Quando o governador do Maranhão, Flávio Dino, anunciou, no último dia 17, sua saída do PCdoB após 15 anos no partido, o deputado Orlando Silva (PCdoB-SP) enviou nos grupos de WhatsApp da militância um áudio emocionado e melancólico.
– Recebi uma notícia que me deixou muito triste: Flávio Dino deixou o PCdoB. Infelizmente mudou o rumo. (…). Mas nós comunistas estamos voltando para a moda. Teve aquela crise lá na União Soviética, mas a China já é o país mais importante do mundo hoje. Do jeito deles, no rumo do socialismo – apontou.
Segundo dirigentes da legenda, Dino, único governador comunista da história do país, surpreendeu a todos ao não cumprir o combinado de esperar a votação no plenário da Câmara dos Deputados um projeto do Senado, de autoria de Renan Calheiros (MDB-AL), que permite a dois ou mais partidos se reunirem em uma federação para que ela atue como se fosse uma única sigla nas eleições.
O mecanismo é visto como a tábua de salvação da legenda.
Se for aprovado, o projeto prevê que depois da eleição esse “casamento” tem de durar pelo menos uma legislatura de quatro anos. Ou seja: os federados serão obrigados a atuar como uma bancada no Congresso, embora possam manter símbolos e programas. Nesse cenário, o PCdoB vislumbra formar uma coalizão com PSB, PSOL, Solidariedade e PDT, ou mesmo se unir a apenas um deles para seguir em frente, mantendo a foice e o martelo na ponta da bandeira vermelha.

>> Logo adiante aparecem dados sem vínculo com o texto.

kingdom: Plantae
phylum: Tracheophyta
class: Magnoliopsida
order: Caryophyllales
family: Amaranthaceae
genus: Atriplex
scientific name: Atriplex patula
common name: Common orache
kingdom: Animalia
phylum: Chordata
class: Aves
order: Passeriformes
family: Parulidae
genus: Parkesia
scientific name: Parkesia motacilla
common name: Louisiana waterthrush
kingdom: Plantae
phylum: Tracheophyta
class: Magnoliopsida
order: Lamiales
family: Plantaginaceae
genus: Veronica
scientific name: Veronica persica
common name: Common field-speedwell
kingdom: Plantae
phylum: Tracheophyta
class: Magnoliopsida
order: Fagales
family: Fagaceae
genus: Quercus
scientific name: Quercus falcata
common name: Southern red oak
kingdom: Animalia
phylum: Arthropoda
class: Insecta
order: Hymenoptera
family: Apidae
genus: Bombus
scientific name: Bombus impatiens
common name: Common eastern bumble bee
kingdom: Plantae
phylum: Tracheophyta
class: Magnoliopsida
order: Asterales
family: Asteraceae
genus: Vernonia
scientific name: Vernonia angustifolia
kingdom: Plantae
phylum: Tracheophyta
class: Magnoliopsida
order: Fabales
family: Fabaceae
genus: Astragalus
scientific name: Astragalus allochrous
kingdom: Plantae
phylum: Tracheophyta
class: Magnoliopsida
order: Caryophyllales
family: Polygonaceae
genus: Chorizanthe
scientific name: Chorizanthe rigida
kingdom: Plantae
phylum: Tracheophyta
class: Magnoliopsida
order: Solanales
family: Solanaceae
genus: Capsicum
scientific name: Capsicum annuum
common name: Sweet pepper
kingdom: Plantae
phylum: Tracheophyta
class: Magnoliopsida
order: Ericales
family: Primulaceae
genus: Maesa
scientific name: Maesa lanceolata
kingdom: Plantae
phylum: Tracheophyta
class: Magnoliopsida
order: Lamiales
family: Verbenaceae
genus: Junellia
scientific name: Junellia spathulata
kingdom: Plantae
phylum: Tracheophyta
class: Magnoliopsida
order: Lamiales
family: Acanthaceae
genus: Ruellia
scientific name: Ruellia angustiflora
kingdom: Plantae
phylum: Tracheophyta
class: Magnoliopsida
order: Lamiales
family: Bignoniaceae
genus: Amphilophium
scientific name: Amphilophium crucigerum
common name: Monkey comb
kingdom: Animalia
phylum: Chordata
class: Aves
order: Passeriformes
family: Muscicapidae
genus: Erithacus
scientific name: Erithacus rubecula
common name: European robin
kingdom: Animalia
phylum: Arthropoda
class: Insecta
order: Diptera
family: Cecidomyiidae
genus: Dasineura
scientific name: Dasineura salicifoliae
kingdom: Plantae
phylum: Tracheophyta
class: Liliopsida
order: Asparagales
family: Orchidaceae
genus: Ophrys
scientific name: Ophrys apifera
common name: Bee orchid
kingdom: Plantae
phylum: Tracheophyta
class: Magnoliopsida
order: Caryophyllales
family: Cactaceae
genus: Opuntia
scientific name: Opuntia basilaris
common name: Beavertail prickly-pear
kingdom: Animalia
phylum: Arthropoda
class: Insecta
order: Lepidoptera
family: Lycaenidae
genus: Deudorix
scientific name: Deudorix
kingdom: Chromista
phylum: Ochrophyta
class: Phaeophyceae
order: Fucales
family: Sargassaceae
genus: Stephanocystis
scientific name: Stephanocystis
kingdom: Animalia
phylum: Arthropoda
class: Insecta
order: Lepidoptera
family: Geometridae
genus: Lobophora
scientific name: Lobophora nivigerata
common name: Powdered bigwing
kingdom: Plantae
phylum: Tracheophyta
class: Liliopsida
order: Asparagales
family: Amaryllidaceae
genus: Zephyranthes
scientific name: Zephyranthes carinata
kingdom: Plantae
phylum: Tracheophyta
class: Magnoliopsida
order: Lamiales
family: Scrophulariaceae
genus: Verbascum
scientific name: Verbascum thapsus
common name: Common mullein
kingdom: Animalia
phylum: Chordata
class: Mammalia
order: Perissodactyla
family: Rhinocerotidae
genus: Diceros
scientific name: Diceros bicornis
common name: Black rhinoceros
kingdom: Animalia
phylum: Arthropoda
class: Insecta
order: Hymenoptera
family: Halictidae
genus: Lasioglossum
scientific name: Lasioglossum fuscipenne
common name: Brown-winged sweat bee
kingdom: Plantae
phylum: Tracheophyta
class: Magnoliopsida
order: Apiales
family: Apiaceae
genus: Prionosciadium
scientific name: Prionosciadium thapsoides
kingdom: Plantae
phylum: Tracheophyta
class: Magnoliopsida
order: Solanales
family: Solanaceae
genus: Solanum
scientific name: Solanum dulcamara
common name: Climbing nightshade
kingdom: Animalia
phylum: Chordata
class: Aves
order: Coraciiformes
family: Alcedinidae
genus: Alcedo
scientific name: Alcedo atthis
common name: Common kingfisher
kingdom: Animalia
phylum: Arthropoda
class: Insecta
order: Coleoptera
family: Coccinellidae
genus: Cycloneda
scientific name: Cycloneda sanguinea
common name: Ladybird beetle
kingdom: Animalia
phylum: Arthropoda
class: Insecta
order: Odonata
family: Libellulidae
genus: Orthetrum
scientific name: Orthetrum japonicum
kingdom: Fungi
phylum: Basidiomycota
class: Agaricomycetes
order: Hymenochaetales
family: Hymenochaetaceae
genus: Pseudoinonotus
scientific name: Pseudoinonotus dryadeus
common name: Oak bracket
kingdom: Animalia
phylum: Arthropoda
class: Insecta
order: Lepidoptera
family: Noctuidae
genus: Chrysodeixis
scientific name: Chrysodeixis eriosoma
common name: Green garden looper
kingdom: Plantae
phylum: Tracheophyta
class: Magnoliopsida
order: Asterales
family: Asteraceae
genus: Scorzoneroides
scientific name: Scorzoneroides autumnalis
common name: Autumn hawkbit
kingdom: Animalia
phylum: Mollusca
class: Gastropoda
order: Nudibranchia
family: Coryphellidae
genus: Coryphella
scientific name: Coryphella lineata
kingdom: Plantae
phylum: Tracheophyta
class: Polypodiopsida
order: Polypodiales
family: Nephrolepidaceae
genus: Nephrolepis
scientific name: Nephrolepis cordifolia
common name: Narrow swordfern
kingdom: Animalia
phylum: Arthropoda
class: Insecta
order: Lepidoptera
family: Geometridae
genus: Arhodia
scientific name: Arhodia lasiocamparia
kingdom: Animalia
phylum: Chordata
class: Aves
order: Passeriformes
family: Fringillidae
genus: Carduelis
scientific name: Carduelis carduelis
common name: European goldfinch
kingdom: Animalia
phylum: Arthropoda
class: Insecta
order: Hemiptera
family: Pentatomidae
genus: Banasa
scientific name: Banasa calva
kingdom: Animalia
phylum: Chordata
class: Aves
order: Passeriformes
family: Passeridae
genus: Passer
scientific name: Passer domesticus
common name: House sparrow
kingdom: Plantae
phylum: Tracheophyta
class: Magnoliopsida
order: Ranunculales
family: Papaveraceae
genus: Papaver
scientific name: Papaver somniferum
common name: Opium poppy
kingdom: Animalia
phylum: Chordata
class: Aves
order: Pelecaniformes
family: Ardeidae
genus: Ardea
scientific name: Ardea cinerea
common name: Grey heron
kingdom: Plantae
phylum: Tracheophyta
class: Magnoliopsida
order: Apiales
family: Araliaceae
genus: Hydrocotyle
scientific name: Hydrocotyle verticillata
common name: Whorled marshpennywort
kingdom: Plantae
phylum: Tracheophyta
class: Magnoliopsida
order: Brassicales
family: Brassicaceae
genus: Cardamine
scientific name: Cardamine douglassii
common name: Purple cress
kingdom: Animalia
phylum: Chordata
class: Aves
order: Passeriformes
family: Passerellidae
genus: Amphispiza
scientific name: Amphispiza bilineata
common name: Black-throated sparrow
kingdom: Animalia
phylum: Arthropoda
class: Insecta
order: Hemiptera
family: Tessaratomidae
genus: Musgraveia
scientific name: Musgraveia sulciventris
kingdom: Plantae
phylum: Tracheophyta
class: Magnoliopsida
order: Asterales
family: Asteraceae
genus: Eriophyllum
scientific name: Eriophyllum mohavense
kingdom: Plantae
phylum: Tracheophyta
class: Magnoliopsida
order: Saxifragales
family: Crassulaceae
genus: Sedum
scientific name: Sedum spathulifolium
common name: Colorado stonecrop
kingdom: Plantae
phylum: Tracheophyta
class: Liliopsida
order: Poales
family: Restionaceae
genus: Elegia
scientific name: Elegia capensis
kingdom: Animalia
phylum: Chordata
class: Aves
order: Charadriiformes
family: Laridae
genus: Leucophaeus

– O partido é como um trem, tem um destino e vai em uma direção. Mas tem estações no caminho nas quais pessoas entram e saem. O importante é seguir no rumo definido – concluiu Silva.
Autoproclamado o partido mais antigo do Brasil, o PCdoB planeja comemorar o centenário em março de 2022 sem saber qual será o destino e dividido sobre o que fazer, caso não vingue o projeto no Congresso. Líderes de bancadas e parlamentares acham que o texto das federações tem poucas chances de aprovação em um cenário dominado pelo Centrão.
Ameaça
Se isso acontecer, o PCdoB, que sobreviveu ao governo militar, atuou na clandestinidade e organizou a Guerrilha do Araguaia, vai ficar ameaçado de extinção da vida partidária institucional. O motivo é a cláusula de barreira, um mecanismo criado em 2017 que funciona como uma espécie de filtro.
Para que as legendas não sejam barradas na Câmara, precisam ter uma votação mínima nas eleições gerais.
Quem passa pela cláusula obtém recursos públicos, tempo de TV e estrutura na Câmara. Na disputa de 2018, a exigência foi para que candidatos à Câmara dos Deputados somassem ao menos 1,5% dos votos válidos em nove Estados, com 1% dos votos em cada um deles. Em 2022, esse piso pulará para 2% (ou eleger 11 deputados) – o piso aumenta de forma progressiva até chegar a 3% na eleição de 2030.
Oficialmente, o PCdoB informou que esse assunto ainda não está em pauta no Comitê Central, mas nos bastidores os “cabeças brancas” – ou seja, a ala jovem da legenda – pregam uma fusão partidária, sendo o PSB o partido mais citado. Nesse caso, porém, seria necessário mudar o nome, o programa e a bandeira, que perderia a foice e o martelo.
O marxismo-leninismo que norteia a ação do partido certamente teria de ser suavizado ou mesmo excluído do estatuto.
– Se não for aprovada [a federação], vamos fazer um esforço em um processo de unificação que assegure a identidade. O PCdoB não abre mão de manter sua identidade política e ideológica. Se isso também não der certo, estamos discutindo outras alternativas – disse o advogado e ex-deputado Constituinte Aldo Arantes, de 82 anos , que está no Comitê Central desde 1972.
A neta de Luís Carlos Prestes, a cientista política Ana Prestes, de 43, concorda.
– Vamos manter independência programática e nossa identidade, sem mudar símbolo e nome. Essa ideia de mudar não teve adesão no partido – destacou.